Today is Mother's Day, a special day for mothers of children with chronic disorders, like hemophilia. The sacrifices and suffering they endure creates women of strength and compassion, and they deserve to be celebrated. Me? I was treated to "The Avengers" by my three children, with an extra large popcorn and soda. Perfect way to celebrate!

And a perfect book to read this week is Journey, by Robert K. and Suzanne Massie, first published in 1973. The intimate story of a young couple facing the diagnosis of hemophilia in their infant son, Journey has become a classic in hemophilia. It is, arguably, the first book written about hemophilia. It slowly unveiled the suffering and disruption hemophilia causes, and what life with hemophilia was like before the advent of clotting factor. The story is written in alternating chapters by Robert and then Suzanne. They each have distinctive styles. Robert shares the history of hemophilia, the genetics, the science behind it and the treatment. He also delves into the blood banking industry, and the shocking policies and politics of blood. Suzanne shares the family's story, day to day, and the exquisite pain a mother experiences while watching her son suffer through the night.

But these are not ordinary parents. Robert K. Massie is a Pulitzer prize winning author, and having a son with hemophilia and being a writer at Newsweek, led him to research and eventually write Nicolas and Alexandra, the captivating masterpiece about the last Tsar of Russia, whose son also had hemophilia. It reads at once like a great historical novel, highlighting the tragic love story between the two royals, and postulates how hemophilia might have contributed to the downfall of the empire and the take-over by the Bolsheviks. Suzanne helped research and edit the book extensively, and in time, became an expert on Russian culture and history.

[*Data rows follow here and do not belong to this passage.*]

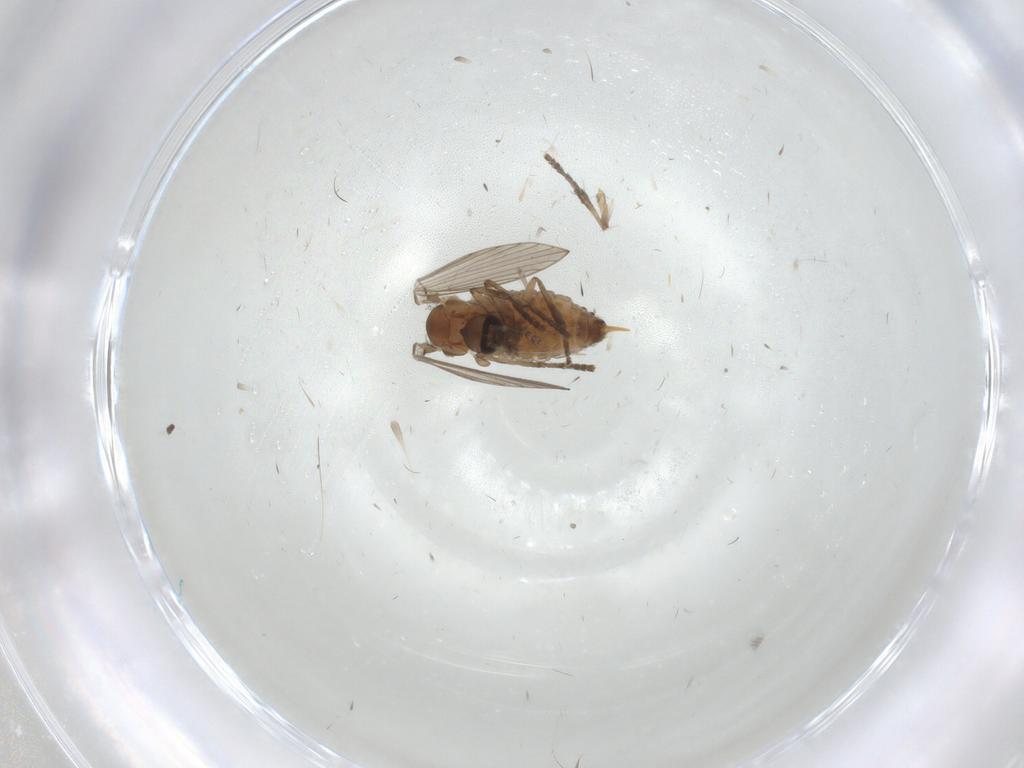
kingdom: Animalia
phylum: Arthropoda
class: Insecta
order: Diptera
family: Psychodidae
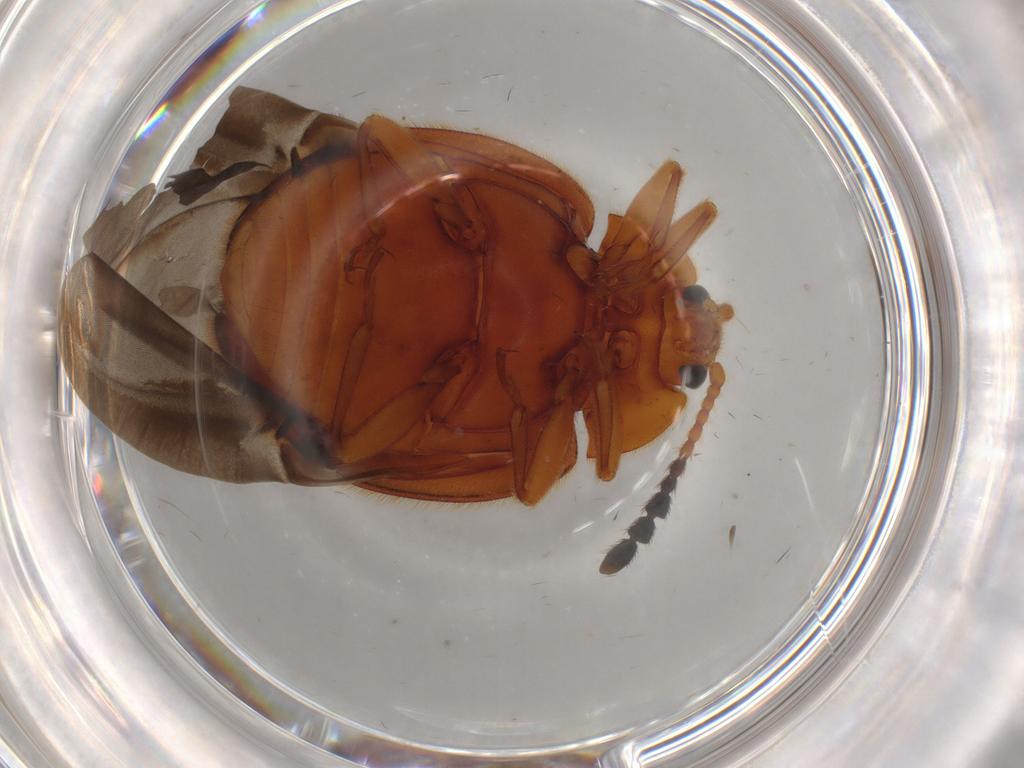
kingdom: Animalia
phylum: Arthropoda
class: Insecta
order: Coleoptera
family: Endomychidae
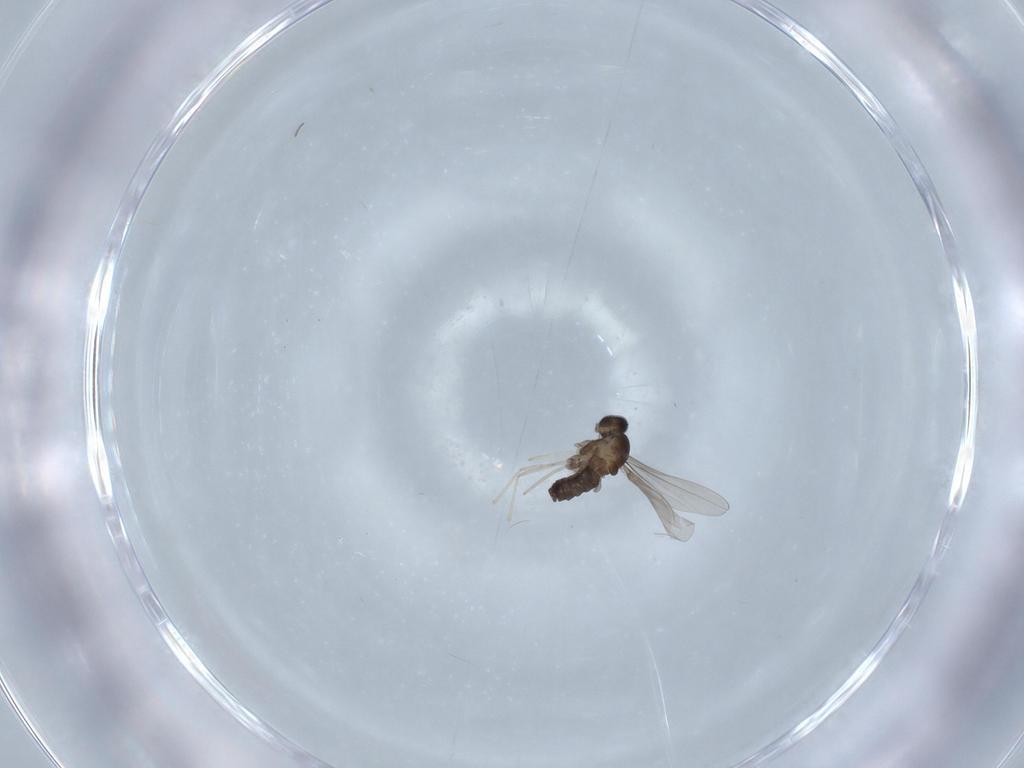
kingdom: Animalia
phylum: Arthropoda
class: Insecta
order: Diptera
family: Cecidomyiidae
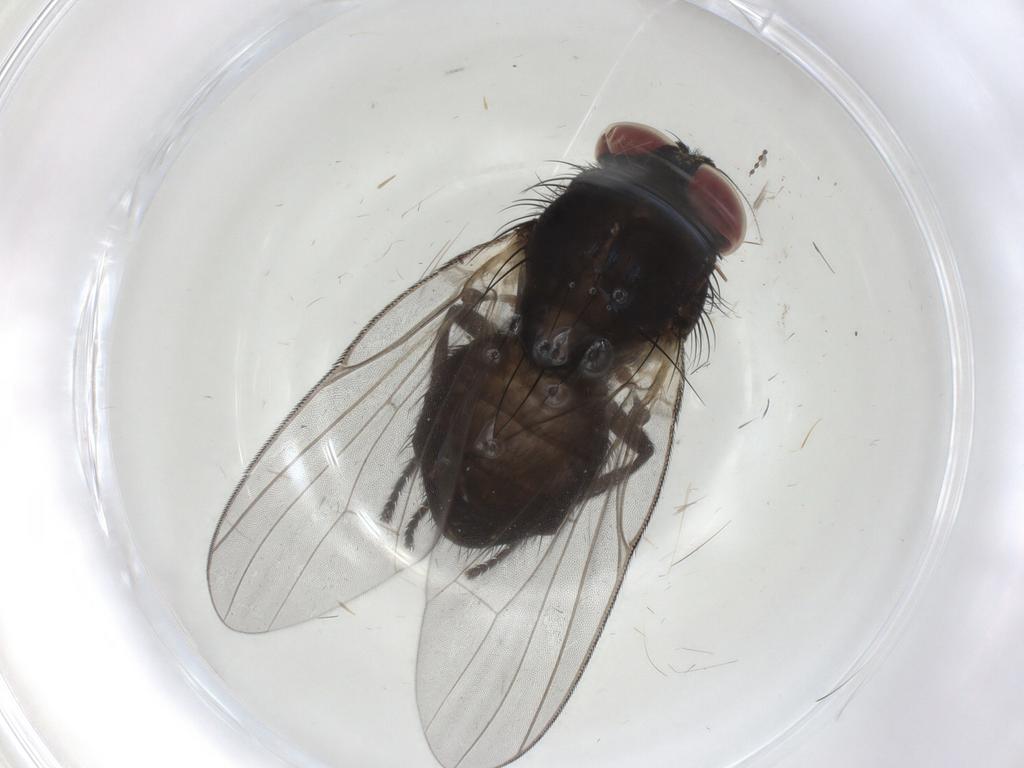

The family gained notoriety when the book was published and then made into a Hollywood movie.

The story concludes when their son Bobby is 18. Later editions included an update: Bobby survived, contracted HIV and hepatitis C, attended Ivy Leagues colleges and became an Episcopalian minister. He also became a social activist (most notably against South Africa's apartheid system) and a politician, running for Lieutenant Governor of Massachusetts, and later, the US Senate. He has dedicated his life to public service and has accomplished so much.

Suzanne, his mother, became an author in her own right, on Russia, and later became President Ronald Regan's advisor on Russia during the Cold War! She could never have seen where her journey as a young mother of a child with hemophilia could have taken her.

As mothers of children with hemophilia, we know the limitations our sons can sometimes face. Reading Journey makes you appreciate what is possible, how much we as women can endure as mothers, and gives hope that despite the suffering, crippling, hospitalizations, pain and days or weeks lost from school or work, all things are possible. Suzanne is an extraordinary mother who raised an extraordinary son. 

I am very proud to say that we will be honoring this mother and her son at our second annual spring gala for Save One Life this Thursday in Topsfield, Massachusetts. This is another story to add to their journey. Suzanne is now 81, lives in Maine, and is still writing! Bob has just published his memories (which I will review in a future blog) and Suzanne hopes to publish her story on being Regan's advisor.  It is an honor to know this mother and to celebrate her life and accomplishments on Thursday.

Happy Mother's Day to all those with children with hemophilia!

You can order used copies of Journey through Amazon.com; the book is out of print and new copies are not available.